(Text passage Opens)
Is there a way to deduce the value of a function pointer template parameter?

Question

C++ allows non-type template parameters to be of pointer, including function pointer, type. I recently asked a question about what this is useful for, and this is a follow u

Answer 1

Template arguments for a function are deduced from the types of the function's template parameters. Template arguments can only be deduced from a type when that type is one of the allowed forms. The allowed forms are specified in [temp.deduct.type]

Template arguments can be deduced in several different contexts, but in each case a type that is specified in terms of template parameters (call it P) is compared with an actual type (call it A), and an attempt is made to find template argument values (a type for a type parameter, a value for a non-type parameter, or a template for a template parameter) that will make P, after substitution of the deduced values (call it the deduced A), compatible with A.
(Text passage Closes)
(Dataset extract Opens)
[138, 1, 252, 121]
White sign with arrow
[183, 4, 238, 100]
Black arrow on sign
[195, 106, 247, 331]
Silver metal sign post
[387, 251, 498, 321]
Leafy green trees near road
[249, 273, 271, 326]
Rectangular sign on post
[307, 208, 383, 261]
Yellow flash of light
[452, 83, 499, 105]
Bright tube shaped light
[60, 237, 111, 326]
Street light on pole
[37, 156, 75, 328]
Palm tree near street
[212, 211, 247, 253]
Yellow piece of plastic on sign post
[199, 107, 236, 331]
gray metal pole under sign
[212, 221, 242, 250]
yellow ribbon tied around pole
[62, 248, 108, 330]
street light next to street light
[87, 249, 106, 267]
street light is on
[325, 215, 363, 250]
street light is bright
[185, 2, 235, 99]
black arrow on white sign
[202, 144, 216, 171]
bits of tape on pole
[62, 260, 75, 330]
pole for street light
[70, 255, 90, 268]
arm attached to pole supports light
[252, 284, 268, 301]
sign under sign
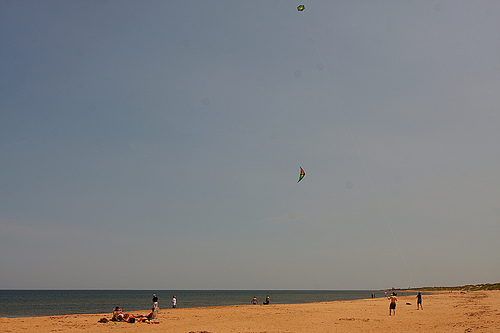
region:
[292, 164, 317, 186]
a colorful kite in midair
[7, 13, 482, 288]
a mostly clear blue sky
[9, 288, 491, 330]
a mostly level stretch of sand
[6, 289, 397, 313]
a flat, calm stretch of water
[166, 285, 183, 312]
a person in white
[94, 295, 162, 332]
people sitting on the sand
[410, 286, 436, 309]
person on a beach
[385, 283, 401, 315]
person on a beach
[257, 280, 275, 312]
person on a beach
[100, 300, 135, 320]
person on a beach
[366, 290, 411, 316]
person wearing black shorts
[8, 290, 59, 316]
water near a beach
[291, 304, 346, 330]
sand on a beach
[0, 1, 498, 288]
clear blue of daytime sky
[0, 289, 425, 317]
calm surface of water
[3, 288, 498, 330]
beach sand overlooking water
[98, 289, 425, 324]
people on surface of beach sand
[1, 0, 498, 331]
two kites flying over beach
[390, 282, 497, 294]
grass on sand bluff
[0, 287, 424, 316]
surface of blue water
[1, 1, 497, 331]
clear daytime sky above beach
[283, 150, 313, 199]
a kite in the air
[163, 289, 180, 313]
a person in white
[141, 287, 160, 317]
a person in black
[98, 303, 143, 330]
people on the ground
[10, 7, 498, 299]
a mostly clear blue sky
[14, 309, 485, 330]
a mostly level stretch of sand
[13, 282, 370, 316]
a mostly calm stretch of water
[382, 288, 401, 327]
a man flying a kite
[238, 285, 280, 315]
people walking near the water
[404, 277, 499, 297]
grassy hills in the background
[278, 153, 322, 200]
A kite in the sky.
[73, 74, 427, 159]
the sky is overcast.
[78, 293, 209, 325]
People sitting on the sand.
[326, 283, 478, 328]
People flying kites on the beach.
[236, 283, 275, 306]
People in the water.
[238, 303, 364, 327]
The sand is tan.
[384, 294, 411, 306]
The person is not wearing a shirt.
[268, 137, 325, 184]
The kite is colorful.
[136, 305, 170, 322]
A person sitting in a chair.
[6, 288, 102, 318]
The water is very calm.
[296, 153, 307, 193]
kite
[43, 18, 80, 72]
white clouds in blue sky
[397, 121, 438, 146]
white clouds in blue sky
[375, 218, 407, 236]
white clouds in blue sky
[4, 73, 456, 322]
this is a coastal area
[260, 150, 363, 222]
this is a kite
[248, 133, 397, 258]
the kite is flying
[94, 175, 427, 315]
the sky is hazy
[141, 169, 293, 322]
the sky is white and blue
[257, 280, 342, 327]
the beach is sandy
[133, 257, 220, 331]
the water is dark blue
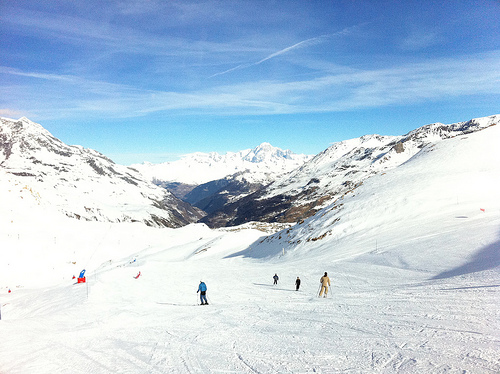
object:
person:
[316, 271, 331, 299]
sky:
[0, 0, 497, 163]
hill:
[0, 117, 203, 226]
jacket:
[196, 282, 208, 292]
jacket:
[319, 276, 331, 285]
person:
[294, 276, 301, 291]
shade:
[154, 172, 343, 262]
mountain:
[193, 112, 500, 264]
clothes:
[294, 278, 300, 285]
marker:
[78, 269, 86, 284]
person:
[272, 273, 280, 287]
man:
[271, 273, 280, 284]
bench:
[77, 276, 86, 283]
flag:
[79, 269, 87, 278]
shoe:
[200, 301, 205, 305]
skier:
[196, 279, 210, 306]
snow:
[0, 103, 498, 372]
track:
[234, 351, 261, 374]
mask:
[324, 272, 329, 277]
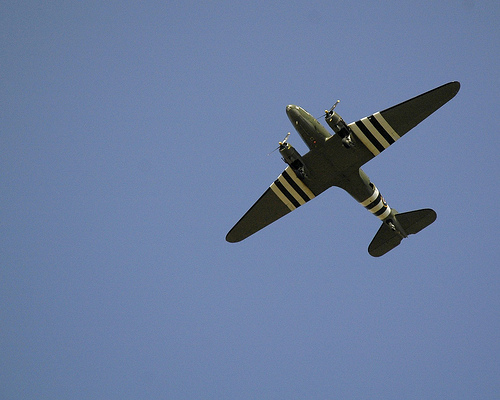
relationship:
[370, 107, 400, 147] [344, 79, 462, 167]
stripe on underside of wing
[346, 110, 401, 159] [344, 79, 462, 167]
stripe on underside of wing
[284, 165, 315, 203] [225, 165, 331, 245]
stripe on underside of wing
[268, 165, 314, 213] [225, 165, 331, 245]
stripe on underside of wing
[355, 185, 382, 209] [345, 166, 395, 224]
stripe on body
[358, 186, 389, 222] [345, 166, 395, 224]
stripe on body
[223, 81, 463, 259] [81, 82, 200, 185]
airplane flying through sky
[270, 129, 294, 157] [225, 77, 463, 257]
propeller on plane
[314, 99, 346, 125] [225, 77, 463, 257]
propeller on plane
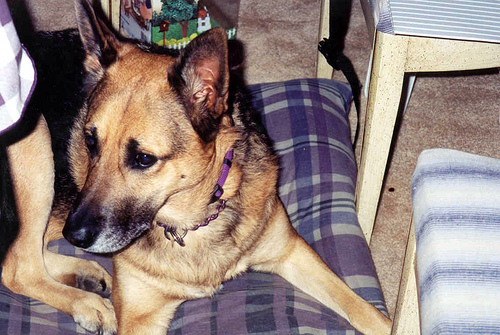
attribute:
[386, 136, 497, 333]
chair — striped, blue, white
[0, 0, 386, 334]
dog — sad looking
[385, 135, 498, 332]
pillow — patterned, purple and grey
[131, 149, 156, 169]
eye — big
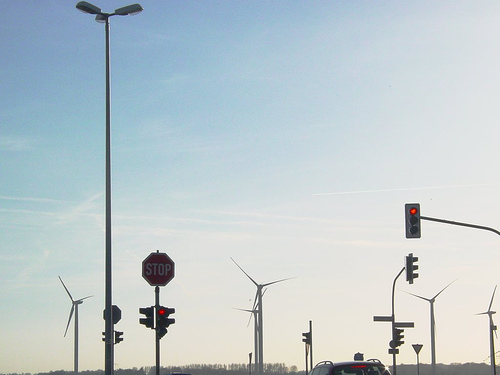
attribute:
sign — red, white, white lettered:
[141, 253, 173, 286]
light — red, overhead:
[157, 308, 166, 316]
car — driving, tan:
[311, 359, 391, 374]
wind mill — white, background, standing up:
[59, 276, 92, 375]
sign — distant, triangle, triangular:
[413, 344, 422, 354]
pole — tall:
[104, 24, 113, 375]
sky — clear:
[1, 0, 500, 373]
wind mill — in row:
[232, 259, 286, 375]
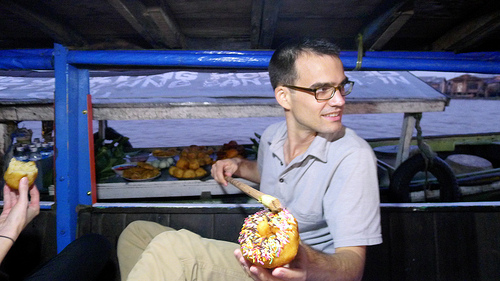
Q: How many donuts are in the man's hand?
A: One.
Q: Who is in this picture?
A: A man.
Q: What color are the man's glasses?
A: Black.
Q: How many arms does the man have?
A: Two.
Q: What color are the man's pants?
A: Tan.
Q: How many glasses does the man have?
A: One.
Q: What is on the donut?
A: Sprinkles.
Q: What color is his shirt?
A: Blue.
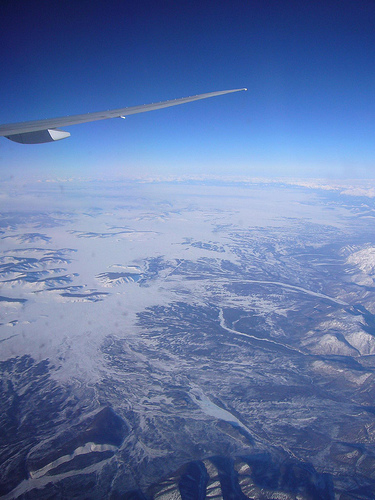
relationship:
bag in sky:
[284, 169, 299, 184] [3, 13, 374, 161]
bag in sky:
[12, 126, 80, 156] [2, 4, 363, 498]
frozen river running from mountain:
[216, 306, 303, 353] [82, 334, 348, 499]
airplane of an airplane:
[0, 88, 248, 144] [4, 72, 250, 156]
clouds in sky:
[267, 175, 346, 196] [34, 12, 344, 167]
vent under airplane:
[4, 126, 71, 145] [0, 88, 248, 144]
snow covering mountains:
[30, 288, 86, 339] [13, 253, 113, 315]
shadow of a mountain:
[333, 440, 368, 462] [21, 239, 374, 490]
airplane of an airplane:
[0, 88, 248, 144] [2, 67, 252, 161]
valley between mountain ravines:
[218, 458, 243, 496] [185, 437, 270, 498]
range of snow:
[1, 171, 374, 498] [1, 162, 373, 499]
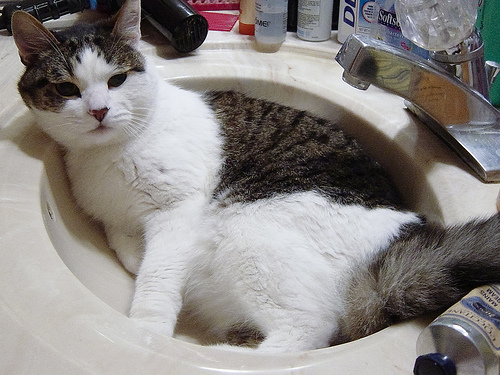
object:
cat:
(Dataset extract Closes)
### [Exercise requirements]
Pick up the C++ thread on deducing function pointer template parameter values and continue it from its last sentence, separately from the records.

### [Written answer]
A template type argument T, a template template argument TT or a template non-type argument i can be deduced if P and A have one of the following forms:

T
cv-list T
T*
T&
T[integer-constant]
template-name (where template-name refers to a class template)
type(*)(T)
T(*)()
T(*)(T)
T type::*
type T::*
T T::*
T (type::*)()
type (T::*)()
type (type::*)(T)
type (T::*)(T)
T (type::*)(T)
T (T::*)()
T (T::*)(T)
type[i]
template-name<i> (where template-name refers to a class template)
TT<T>
TT<i>
TT<>

where (T) represents argument lists where at least one argument type contains a T, and () represents argument lists where no parameter contains a T. Similarly, <T> represents template argument lists where at least one argument contains a T, <i> represents template argument lists where at least one argument contains an i and <> represents template argument lists where no argument contains a T or an i.

When considering only non-type template arguments, the relevant forms are those that contain i:

type[i]
template-name<i> (where template-name refers to a class template)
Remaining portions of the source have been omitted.